Even the faceoffs…while the scoresheet will show that the teams split 58 draws evenly, it just seemed as if the puck always ended up on a Flyer stick after a draw, especially after that first 17 minutes.

The Caps were credited with 26 shots on goal, but we’d wager that none of them was a follow up on a rebound. Despite mishandling shots all night and leaving more rubber in the crease than Goodyear stocks in its tire stores, Antero Niitymaki was allowed an oasis of calm around him to collect the loose change. No Cap was within a stick’s distance of loose pucks in close all night. Not every goal can be of the highlight reel variety. Sometimes, you have to score ugly. Right now, the Caps are just playing ugly.

But at the moment, with Chris Clark and his grit on the bench and Alexander Semin with his effective shot on the bench, where are those ugly goals coming from? Flukes don’t count (ok, they do), and Tomas Fleischmann’s goal last night had to qualify as such. Granted, Fleischmann made for himself an opportunity by getting to the net (it is permitted in the rules), but a centering feed by Michael Nylander that was deflected into the air by Nicklas Backstrom that appeared to be going wide, which was then bunted home by Fleischmann is something we gather wasn’t drawn up on any white board.

The rest of the night, the Caps were pushed to the outside and pushed around by the Flyers. That said, Brooks Laich and Brian Sutherby get full marks for having taken enough of the Flyers’ crap and doing something about it, Laich winning a close decision in his bout with Mike Richards, and Sutherby holding Ben Eager to a draw. Matt Pettinger looked more than willing to go, too, with Joffrey Lupul (did you know his name is an anagram for “puff your jell?”…we’ll let you ponder that). Those might have been the sparks that would have increased the urgency with which the Caps played, but urgency hasn’t been a part of the Caps’ repertoire for most games in the last few weeks, and they have been all "smooth, rounded corners"...there is no edge to their game. Worse, the Caps managed to take four minor penalties (including a double minor to Brian Pothier) in a span of 8:32 spanning the end of the second period and the beginning of the third. The Flyers used the product of that dubious judgment to register a power play insurance goal that they needed late, when Alex Ovechkin scored his required goal against the Flyers (that’s eight games in a row).

There isn’t any easy way to put this. The Caps should have won this game. One can speak of frustration and pucks not finding their way to the back of the net, but it wasn’t as if the Caps made life difficult for Niitymaki last night, either. There were enough rebounds and dribbling pucks lying around the crease that were there for the taking. The Caps didn’t take advantage of any of them.

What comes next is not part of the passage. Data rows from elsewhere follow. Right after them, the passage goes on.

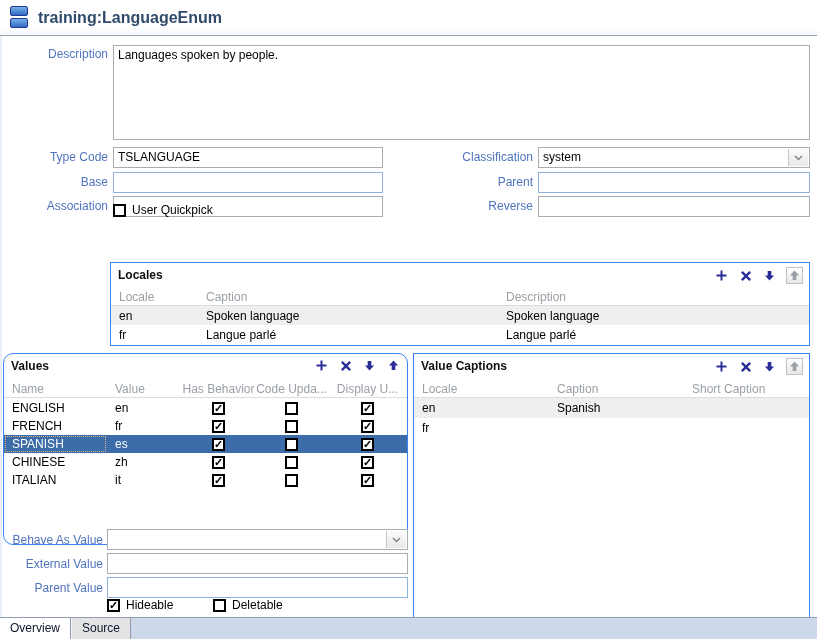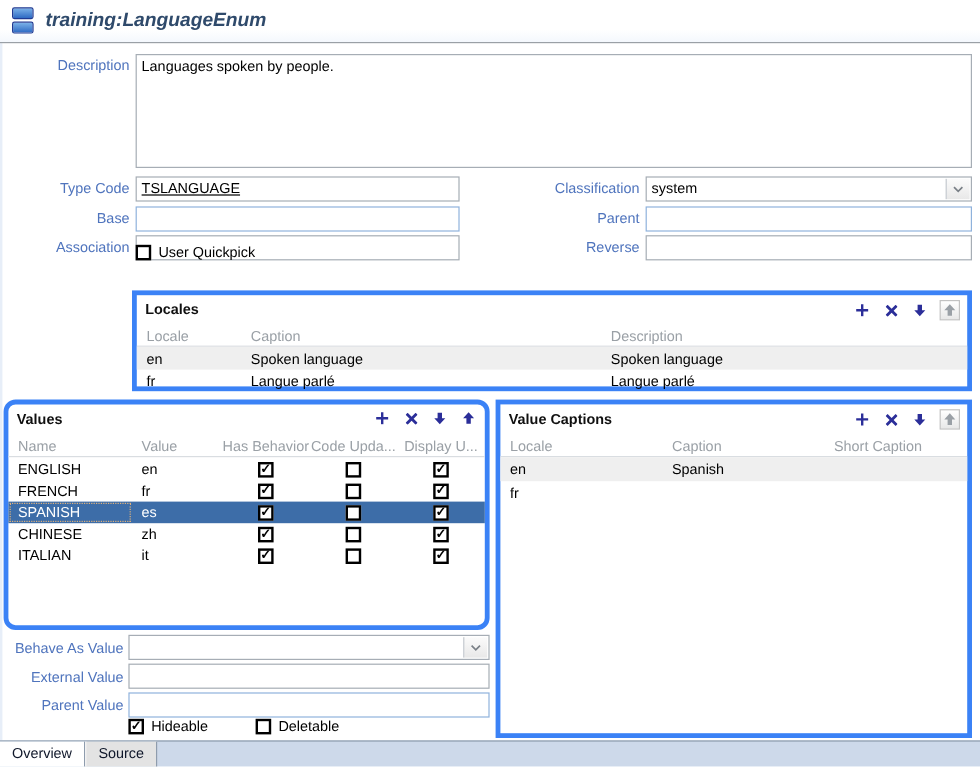--- a/index.html
+++ b/index.html
@@ -13,7 +13,7 @@
 
   
   .hdr { position:absolute; left:0; top:0; width:817px; height:36px;
-         background:linear-gradient(to bottom,#ffffff 70%,#f4f8fd); border-bottom:1px solid #9aa0a6;font-style:italic; }
+         background:linear-gradient(to bottom,#ffffff 70%,#f4f8fd); border-bottom:1px solid #9aa0a6; }
   .enum-icon { position:absolute; left:10px; top:6px; width:20px; height:24px; }
   .enum-icon div { width:18px; height:10px; border:1px solid #1f3a93; border-radius:2px;
                    background:linear-gradient(to bottom,#7ab1e8,#2f6bc4); margin-bottom:2px; }

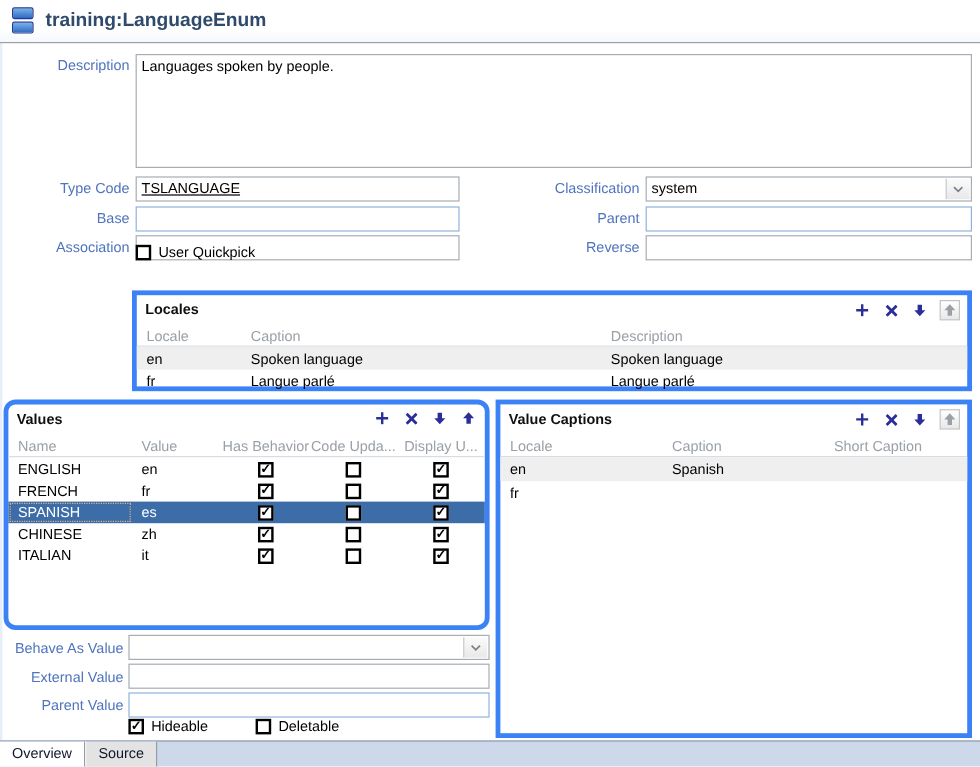--- a/index.html
+++ b/index.html
@@ -85,7 +85,7 @@
   <div class="fld" style="left:113px; top:45px; width:697px; height:95px; white-space:normal;">Languages spoken by people.</div>
 
   <div class="lbl" style="left:-2px; top:150px;">Type Code</div>
-  <div class="fld" style="left:113px; top:147px; width:270px; height:21px;text-decoration:underline;">TSLANGUAGE</div>
+  <div class="fld" style="left:113px; top:147px; width:270px; height:21px;">TSLANGUAGE</div>
 
   <div class="lbl" style="left:423px; top:150px;">Classification</div>
   <div class="fld combo" style="left:538px; top:147px; width:272px; height:21px;">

There is another very disturbing trend, too. The Caps are 2-4-0 at home. And, except for a five-goal “explosion” against the goaltending-challenged Lightning, the Caps have scored nine goals in the other five games, four of them losses. If that is the pattern that is unfolding, then we can dispel any further talk of playoffs. It ain’t gonna happen.

OK…now that we’ve vented our spleen (does anyone even vent a spleen anymore?), the fact is that the situation isn’t yet of the “dire” variety. Last year in their 13th game (coincidentally, against the Flyers), the Caps won in Philadelphia, 5-3, to reach a record of 5-4-4. They did so on their way to a 15-10-7 start. After that, the season collapsed into injury, illness, and a lot of losses. The Caps have those five wins again, but this team is more skilled and has some more (if not an optimal amount, certainly) of depth. Things got worse for the boys after a good start last year. The ingredients are here to get much better for them after a sputtering start.

But guys?...start’s over. There are a lot of teams struggling so far that one would not expect it from -- the Rangers, Buffalo, New Jersey, Tampa Bay, and Atlanta...all playoff teams from a year ago, currently on the outside looking in. However, the season is now more than 15 percent completed (time flies, doesn’t it?), and the Caps are in 14th place, two points out of last in the Eastern Conference. Wake-up call is here.